[Exercise goal]: Pull out every line of the listing below that contains the word "does", and copy each one unchanged.

[Information]:
-- -- --

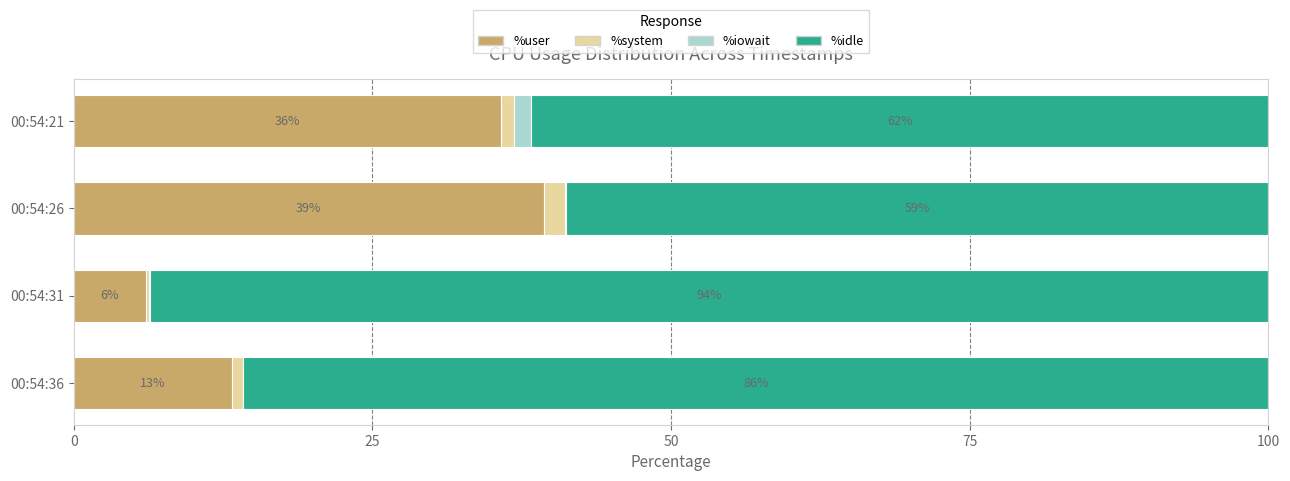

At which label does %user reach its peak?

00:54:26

-- -- --

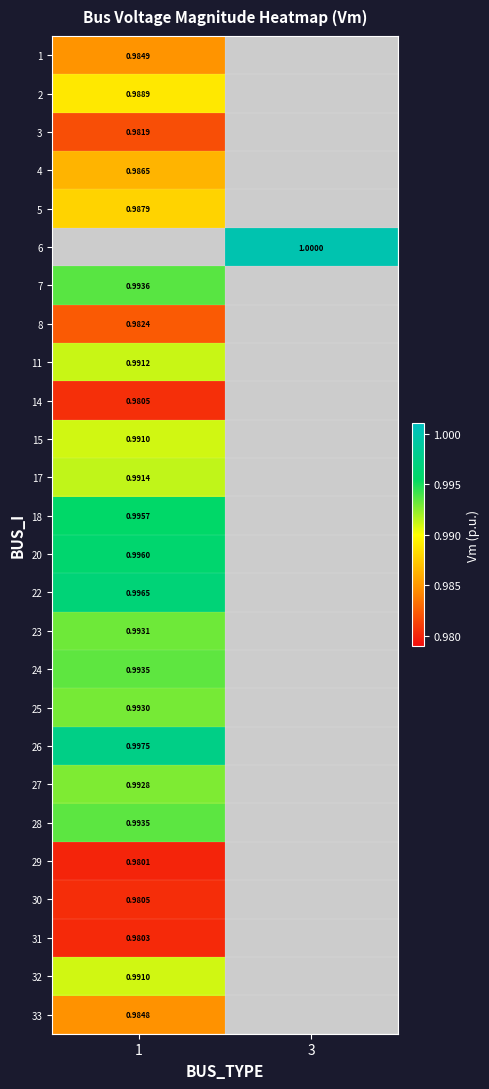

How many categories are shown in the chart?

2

-- -- --

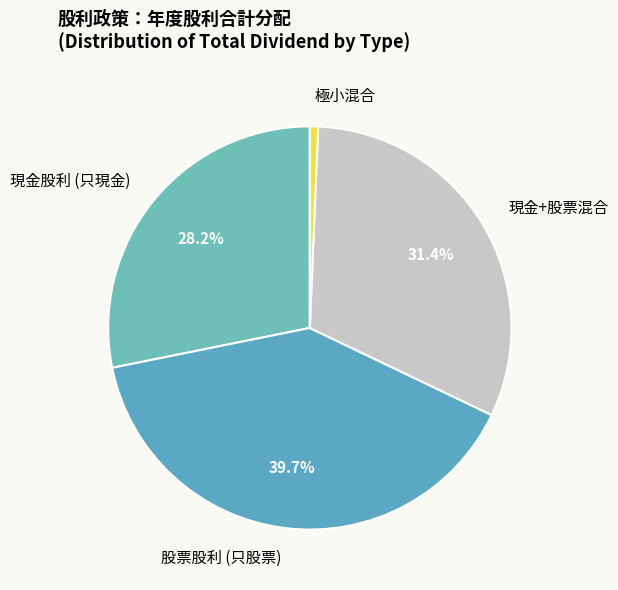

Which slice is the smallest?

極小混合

-- -- --

[Response for this exercise]:
At which label does %user reach its peak?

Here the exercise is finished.